TEXTAUSZUG
◆ ◆ ◆ ◆

Das Starterfeld des Ötztaler Radmarathons (Foto: Ötztal Tourismus)
Kultstatus: 4100 Starter hat der Ötztaler Radmarathon. Es könnten aber mehr als 20.000 seinBild: Ötztal Tourismus/Foto: Ernst Lorenzi

Wieder geht es in rasendem Tempo talwärts und ehe ich Zeit hatte darüber nachzudenken, ob ich mir vielleicht nicht doch besser eine wärmende Windweste anziehen sollte, sind wir schon unten in Sterzing, wo der Jaufenpass beginnt. Am Fuße des Anstiegs sagt mir ein Bekannter, dass wir ziemlich schnell unterwegs sind, eine Zeit von 8:30 Stunden sei möglich. Ich bin baff. Als Neuling beim Ötztaler hatte ich mir nicht viel ausgerechnet, zumal die Berge gar nicht so mein Ding sind. Aber heute läuft es rund und die Prognose meines Bekannten motiviert mich. Ich trete schneller in die Pedale. Plötzlich kriege ich Angst vor der eigenen Courage: Muss ich am noch kommenden Timmelsjoch für mein hohes Tempo bezahlen? Ich wische den Gedanken weg. Momentan fühlt es sich gut an, also zieh' ich es durch. Das gilt übrigens auch für den späteren Sieger des Rennens. Der Italiener Roberto Cunico, entscheidet hier im nebligen Wald des Jaufenpasses das Rennen mit einer atemberaubenden Attacke und fährt den Anstieg 22 Minuten schneller hoch als ich - eine andere Welt.

◆ ◆ ◆ ◆

VORLIEGENDES MATERIAL
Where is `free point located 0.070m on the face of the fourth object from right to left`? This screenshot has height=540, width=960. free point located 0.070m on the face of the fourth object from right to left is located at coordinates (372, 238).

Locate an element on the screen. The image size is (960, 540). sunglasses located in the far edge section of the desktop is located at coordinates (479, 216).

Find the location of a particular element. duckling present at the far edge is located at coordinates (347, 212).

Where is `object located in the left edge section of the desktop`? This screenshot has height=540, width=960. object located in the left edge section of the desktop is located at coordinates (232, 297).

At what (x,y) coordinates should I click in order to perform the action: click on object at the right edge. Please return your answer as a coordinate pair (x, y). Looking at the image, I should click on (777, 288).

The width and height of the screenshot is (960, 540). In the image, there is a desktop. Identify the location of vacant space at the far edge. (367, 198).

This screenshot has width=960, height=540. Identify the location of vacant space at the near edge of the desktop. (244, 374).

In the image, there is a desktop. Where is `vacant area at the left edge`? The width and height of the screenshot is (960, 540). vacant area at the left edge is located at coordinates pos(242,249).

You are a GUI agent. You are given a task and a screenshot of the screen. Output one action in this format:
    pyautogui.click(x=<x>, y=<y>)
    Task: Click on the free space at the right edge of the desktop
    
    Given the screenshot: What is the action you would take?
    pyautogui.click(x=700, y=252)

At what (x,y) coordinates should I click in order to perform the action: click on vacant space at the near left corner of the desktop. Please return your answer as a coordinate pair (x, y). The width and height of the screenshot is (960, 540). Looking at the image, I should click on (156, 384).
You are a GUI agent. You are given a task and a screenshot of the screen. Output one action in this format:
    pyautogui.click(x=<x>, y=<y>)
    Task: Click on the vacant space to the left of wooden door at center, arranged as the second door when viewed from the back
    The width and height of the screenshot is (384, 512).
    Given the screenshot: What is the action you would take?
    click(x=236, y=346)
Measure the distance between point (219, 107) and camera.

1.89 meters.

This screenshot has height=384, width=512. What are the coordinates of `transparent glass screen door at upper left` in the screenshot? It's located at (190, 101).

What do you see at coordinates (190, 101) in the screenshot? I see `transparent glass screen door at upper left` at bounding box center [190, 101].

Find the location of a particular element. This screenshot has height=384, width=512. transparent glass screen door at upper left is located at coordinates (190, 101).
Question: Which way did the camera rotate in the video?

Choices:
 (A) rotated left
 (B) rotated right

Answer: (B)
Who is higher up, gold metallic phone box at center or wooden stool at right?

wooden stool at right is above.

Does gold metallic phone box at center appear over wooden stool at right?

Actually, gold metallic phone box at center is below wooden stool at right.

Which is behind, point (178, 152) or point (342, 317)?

◆ ◆ ◆ ◆

ÜBUNGSZIEL
Beantworte die folgenden Fragen zum Textauszug über den Ötztaler Radmarathon.
(a) Wie viele Starter hat der Ötztaler Radmarathon laut Bildunterschrift?
(b) In welchem Ort beginnt der Jaufenpass?
(c) Um wie viele Minuten war Roberto Cunico am Anstieg schneller als die erzählende Person?

LÖSUNG
(a) 4100 Starter
(b) In Sterzing
(c) Um 22 Minuten